» **Problem statement**:
Where does the word "Terry" occur in the data below? Copy each line that holds it.

» **Data**:
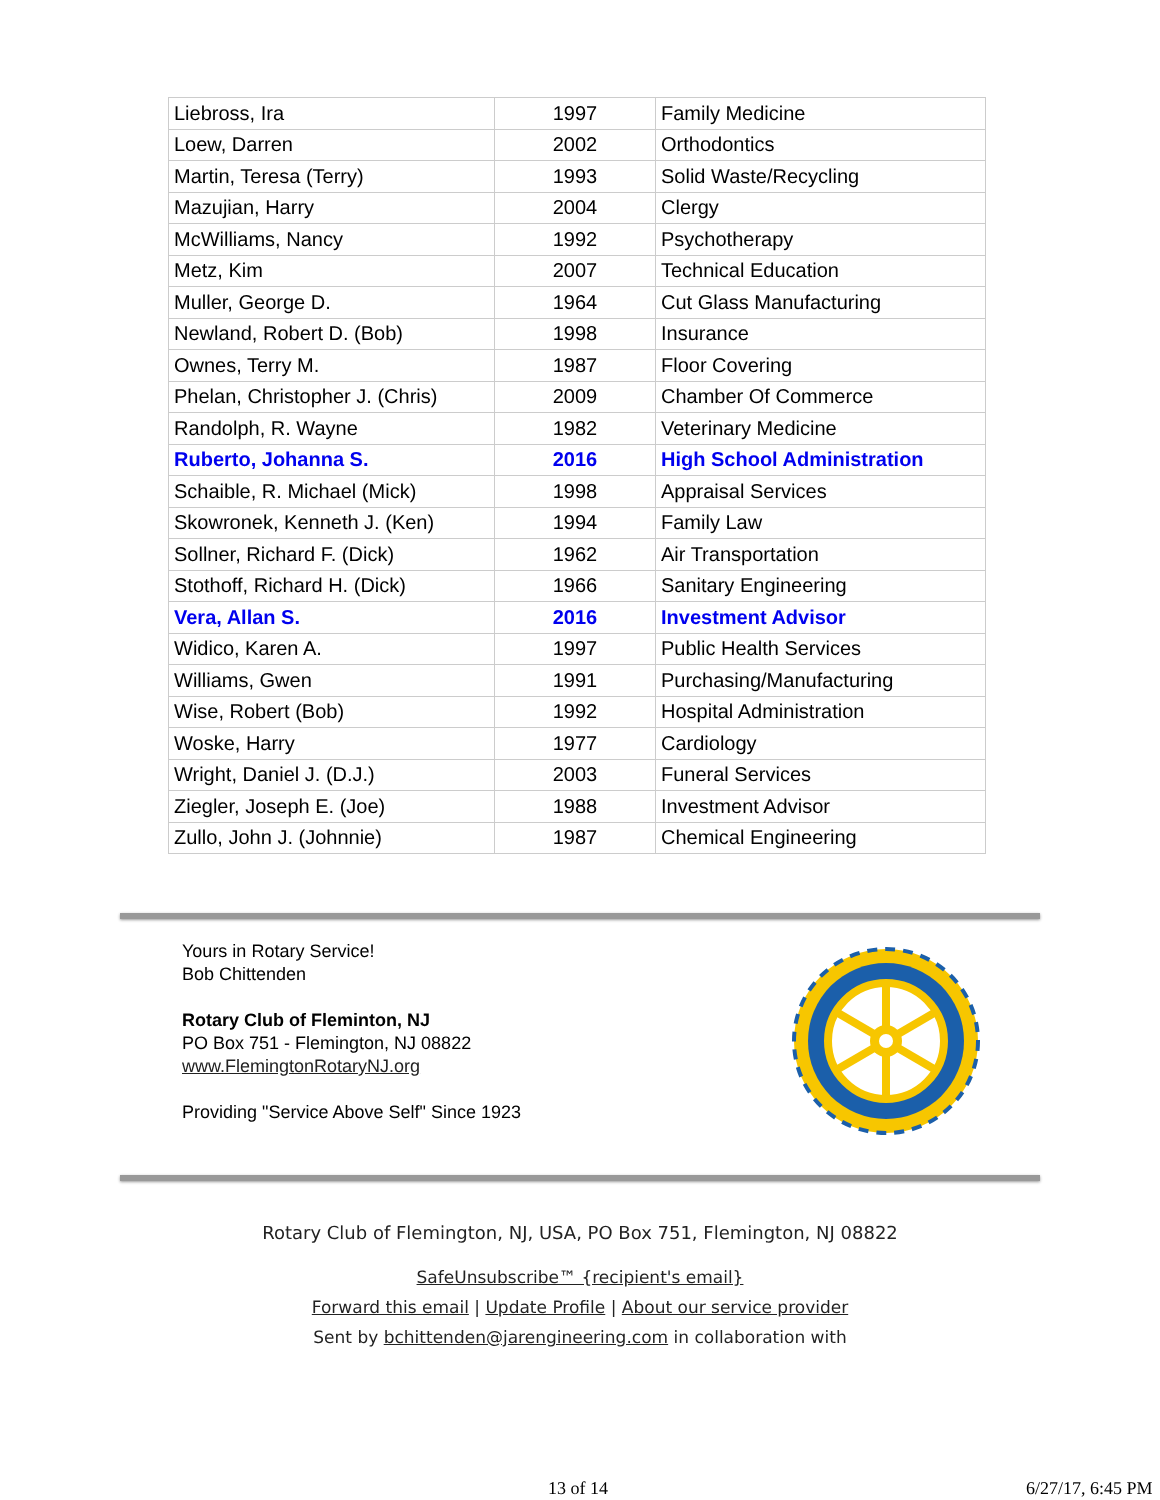| Liebross, Ira | 1997 | Family Medicine |
| Loew, Darren | 2002 | Orthodontics |
| Martin, Teresa (Terry) | 1993 | Solid Waste/Recycling |
| Mazujian, Harry | 2004 | Clergy |
| McWilliams, Nancy | 1992 | Psychotherapy |
| Metz, Kim | 2007 | Technical Education |
| Muller, George D. | 1964 | Cut Glass Manufacturing |
| Newland, Robert D. (Bob) | 1998 | Insurance |
| Ownes, Terry M. | 1987 | Floor Covering |
| Phelan, Christopher J. (Chris) | 2009 | Chamber Of Commerce |
| Randolph, R. Wayne | 1982 | Veterinary Medicine |
| Ruberto, Johanna S. | 2016 | High School Administration |
| Schaible, R. Michael (Mick) | 1998 | Appraisal Services |
| Skowronek, Kenneth J. (Ken) | 1994 | Family Law |
| Sollner, Richard F. (Dick) | 1962 | Air Transportation |
| Stothoff, Richard H. (Dick) | 1966 | Sanitary Engineering |
| Vera, Allan S. | 2016 | Investment Advisor |
| Widico, Karen A. | 1997 | Public Health Services |
| Williams, Gwen | 1991 | Purchasing/Manufacturing |
| Wise, Robert (Bob) | 1992 | Hospital Administration |
| Woske, Harry | 1977 | Cardiology |
| Wright, Daniel J. (D.J.) | 2003 | Funeral Services |
| Ziegler, Joseph E. (Joe) | 1988 | Investment Advisor |
| Zullo, John J. (Johnnie) | 1987 | Chemical Engineering |
Yours in Rotary Service!
Bob Chittenden
Rotary Club of Fleminton, NJ
PO Box 751 - Flemington, NJ 08822
www.FlemingtonRotaryNJ.org
Providing "Service Above Self" Since 1923
Rotary Club of Flemington, NJ, USA, PO Box 751, Flemington, NJ 08822
SafeUnsubscribe™ {recipient's email}
Forward this email | Update Profile | About our service provider
Sent by bchittenden@jarengineering.com in collaboration with
13 of 14 6/27/17, 6:45 PM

» **Answer below**:
| Martin, Teresa (Terry) | 1993 | Solid Waste/Recycling |
| Ownes, Terry M. | 1987 | Floor Covering |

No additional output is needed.